PROBLEM DETAILS: Can you copy out the rows from the very first line through the line containing "Не так давно представители муниц", including both ends, with every line unchanged?

Saved entries:
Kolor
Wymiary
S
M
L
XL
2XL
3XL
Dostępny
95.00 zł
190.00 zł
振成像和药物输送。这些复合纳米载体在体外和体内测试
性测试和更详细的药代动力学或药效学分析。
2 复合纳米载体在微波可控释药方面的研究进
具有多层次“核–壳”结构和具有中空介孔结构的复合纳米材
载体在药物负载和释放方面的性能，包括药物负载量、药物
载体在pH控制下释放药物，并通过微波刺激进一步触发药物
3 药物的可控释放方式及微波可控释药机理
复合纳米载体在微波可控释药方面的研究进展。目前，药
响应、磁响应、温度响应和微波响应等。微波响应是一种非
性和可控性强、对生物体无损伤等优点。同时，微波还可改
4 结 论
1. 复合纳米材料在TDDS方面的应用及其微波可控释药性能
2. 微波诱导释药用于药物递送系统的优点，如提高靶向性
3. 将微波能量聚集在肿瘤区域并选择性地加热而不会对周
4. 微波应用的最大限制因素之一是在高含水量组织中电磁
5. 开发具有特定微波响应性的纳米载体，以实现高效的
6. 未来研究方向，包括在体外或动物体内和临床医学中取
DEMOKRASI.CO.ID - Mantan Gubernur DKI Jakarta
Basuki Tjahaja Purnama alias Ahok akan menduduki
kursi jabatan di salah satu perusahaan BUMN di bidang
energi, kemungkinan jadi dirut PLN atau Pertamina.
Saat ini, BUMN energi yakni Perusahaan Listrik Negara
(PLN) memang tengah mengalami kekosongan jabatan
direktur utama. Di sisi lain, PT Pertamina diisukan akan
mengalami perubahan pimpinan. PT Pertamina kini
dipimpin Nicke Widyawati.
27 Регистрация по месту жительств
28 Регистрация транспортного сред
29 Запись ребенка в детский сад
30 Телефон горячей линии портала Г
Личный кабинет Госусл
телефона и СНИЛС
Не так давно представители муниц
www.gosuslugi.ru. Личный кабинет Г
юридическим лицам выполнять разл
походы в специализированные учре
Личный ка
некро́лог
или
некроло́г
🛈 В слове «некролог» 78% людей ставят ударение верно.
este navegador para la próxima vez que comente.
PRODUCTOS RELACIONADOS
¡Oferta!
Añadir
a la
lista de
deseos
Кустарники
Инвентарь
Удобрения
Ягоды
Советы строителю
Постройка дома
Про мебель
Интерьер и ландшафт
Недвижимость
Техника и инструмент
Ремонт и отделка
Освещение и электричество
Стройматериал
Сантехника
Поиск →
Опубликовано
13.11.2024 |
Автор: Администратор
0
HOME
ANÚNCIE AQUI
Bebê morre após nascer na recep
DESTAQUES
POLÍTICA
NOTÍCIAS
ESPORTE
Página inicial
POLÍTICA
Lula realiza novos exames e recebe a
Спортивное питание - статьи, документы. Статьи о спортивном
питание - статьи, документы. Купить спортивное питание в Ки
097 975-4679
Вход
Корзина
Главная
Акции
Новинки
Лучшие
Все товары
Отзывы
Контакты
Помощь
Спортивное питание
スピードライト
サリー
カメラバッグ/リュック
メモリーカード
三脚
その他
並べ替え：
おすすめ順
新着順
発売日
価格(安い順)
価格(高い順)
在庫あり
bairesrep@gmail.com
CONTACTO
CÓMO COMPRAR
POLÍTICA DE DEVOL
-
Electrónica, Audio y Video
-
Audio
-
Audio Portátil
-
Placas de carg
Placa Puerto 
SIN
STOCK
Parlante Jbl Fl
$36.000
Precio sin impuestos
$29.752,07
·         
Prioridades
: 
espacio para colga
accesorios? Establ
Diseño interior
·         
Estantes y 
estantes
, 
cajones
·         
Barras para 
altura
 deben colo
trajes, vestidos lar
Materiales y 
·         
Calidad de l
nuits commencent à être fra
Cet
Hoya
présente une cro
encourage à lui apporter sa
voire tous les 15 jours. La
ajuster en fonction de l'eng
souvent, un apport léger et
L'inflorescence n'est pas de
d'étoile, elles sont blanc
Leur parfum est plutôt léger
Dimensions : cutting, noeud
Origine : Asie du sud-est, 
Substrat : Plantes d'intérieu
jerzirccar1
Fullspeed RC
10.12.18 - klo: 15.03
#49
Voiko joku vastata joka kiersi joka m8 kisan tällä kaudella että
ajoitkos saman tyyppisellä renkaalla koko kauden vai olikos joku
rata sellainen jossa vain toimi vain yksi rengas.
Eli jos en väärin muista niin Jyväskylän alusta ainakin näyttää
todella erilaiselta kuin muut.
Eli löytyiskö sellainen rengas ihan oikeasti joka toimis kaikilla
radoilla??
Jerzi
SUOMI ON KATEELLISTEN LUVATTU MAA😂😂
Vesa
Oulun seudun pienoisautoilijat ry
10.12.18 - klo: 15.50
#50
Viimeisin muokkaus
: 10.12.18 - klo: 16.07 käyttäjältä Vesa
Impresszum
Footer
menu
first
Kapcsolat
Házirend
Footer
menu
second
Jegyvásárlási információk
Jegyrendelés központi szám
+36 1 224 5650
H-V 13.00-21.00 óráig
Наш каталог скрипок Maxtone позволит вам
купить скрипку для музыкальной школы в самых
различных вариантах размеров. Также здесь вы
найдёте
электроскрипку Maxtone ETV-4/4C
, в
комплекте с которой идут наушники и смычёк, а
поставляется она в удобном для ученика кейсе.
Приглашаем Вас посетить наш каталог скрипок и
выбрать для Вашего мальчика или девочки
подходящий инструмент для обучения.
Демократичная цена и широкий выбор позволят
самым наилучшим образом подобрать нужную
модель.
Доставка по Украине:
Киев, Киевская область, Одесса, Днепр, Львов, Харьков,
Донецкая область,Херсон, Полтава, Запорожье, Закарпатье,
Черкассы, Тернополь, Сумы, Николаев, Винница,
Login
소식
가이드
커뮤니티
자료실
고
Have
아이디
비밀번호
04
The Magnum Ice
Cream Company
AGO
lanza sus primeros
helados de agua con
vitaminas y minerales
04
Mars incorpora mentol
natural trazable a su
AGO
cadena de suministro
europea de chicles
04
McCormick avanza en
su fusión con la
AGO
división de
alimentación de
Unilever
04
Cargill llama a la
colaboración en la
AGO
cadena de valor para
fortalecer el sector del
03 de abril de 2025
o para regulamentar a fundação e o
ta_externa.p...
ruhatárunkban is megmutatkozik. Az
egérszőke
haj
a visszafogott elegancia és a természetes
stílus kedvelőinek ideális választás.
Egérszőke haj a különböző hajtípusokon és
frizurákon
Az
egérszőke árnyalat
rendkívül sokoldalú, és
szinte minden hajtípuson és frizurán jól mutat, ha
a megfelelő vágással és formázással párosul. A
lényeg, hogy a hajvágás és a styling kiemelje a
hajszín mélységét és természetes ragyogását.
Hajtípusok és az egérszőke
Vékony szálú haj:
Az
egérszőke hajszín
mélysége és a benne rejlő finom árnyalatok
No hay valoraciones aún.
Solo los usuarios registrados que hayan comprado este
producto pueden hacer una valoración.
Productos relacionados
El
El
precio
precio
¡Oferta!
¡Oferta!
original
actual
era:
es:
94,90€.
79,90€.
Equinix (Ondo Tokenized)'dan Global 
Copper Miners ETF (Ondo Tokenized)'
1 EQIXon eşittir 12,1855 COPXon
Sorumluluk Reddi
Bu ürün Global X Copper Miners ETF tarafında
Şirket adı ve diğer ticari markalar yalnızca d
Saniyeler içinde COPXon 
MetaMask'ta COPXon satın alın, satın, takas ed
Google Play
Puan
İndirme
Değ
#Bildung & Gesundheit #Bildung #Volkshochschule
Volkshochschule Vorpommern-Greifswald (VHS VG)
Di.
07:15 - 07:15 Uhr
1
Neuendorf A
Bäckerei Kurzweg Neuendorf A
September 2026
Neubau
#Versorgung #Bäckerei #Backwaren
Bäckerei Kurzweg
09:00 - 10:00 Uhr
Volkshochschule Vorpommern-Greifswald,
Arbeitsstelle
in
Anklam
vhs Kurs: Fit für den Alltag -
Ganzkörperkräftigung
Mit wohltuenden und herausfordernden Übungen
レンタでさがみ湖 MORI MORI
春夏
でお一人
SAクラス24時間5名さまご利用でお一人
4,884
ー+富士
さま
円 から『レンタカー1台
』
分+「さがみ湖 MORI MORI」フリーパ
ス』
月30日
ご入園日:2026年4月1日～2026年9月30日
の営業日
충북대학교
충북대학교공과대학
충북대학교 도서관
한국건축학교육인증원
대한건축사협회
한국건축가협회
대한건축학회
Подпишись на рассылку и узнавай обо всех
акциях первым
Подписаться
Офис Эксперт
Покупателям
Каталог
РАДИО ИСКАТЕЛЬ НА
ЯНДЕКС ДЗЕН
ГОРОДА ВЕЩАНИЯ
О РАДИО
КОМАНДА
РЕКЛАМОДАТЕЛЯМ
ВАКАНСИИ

PROBLEM SOLUTION:
Kolor
Wymiary
S
M
L
XL
2XL
3XL
Dostępny
95.00 zł
190.00 zł
振成像和药物输送。这些复合纳米载体在体外和体内测试
性测试和更详细的药代动力学或药效学分析。
2 复合纳米载体在微波可控释药方面的研究进
具有多层次“核–壳”结构和具有中空介孔结构的复合纳米材
载体在药物负载和释放方面的性能，包括药物负载量、药物
载体在pH控制下释放药物，并通过微波刺激进一步触发药物
3 药物的可控释放方式及微波可控释药机理
复合纳米载体在微波可控释药方面的研究进展。目前，药
响应、磁响应、温度响应和微波响应等。微波响应是一种非
性和可控性强、对生物体无损伤等优点。同时，微波还可改
4 结 论
1. 复合纳米材料在TDDS方面的应用及其微波可控释药性能
2. 微波诱导释药用于药物递送系统的优点，如提高靶向性
3. 将微波能量聚集在肿瘤区域并选择性地加热而不会对周
4. 微波应用的最大限制因素之一是在高含水量组织中电磁
5. 开发具有特定微波响应性的纳米载体，以实现高效的
6. 未来研究方向，包括在体外或动物体内和临床医学中取
DEMOKRASI.CO.ID - Mantan Gubernur DKI Jakarta
Basuki Tjahaja Purnama alias Ahok akan menduduki
kursi jabatan di salah satu perusahaan BUMN di bidang
energi, kemungkinan jadi dirut PLN atau Pertamina.
Saat ini, BUMN energi yakni Perusahaan Listrik Negara
(PLN) memang tengah mengalami kekosongan jabatan
direktur utama. Di sisi lain, PT Pertamina diisukan akan
mengalami perubahan pimpinan. PT Pertamina kini
dipimpin Nicke Widyawati.
27 Регистрация по месту жительств
28 Регистрация транспортного сред
29 Запись ребенка в детский сад
30 Телефон горячей линии портала Г
Личный кабинет Госусл
телефона и СНИЛС
Не так давно представители муниц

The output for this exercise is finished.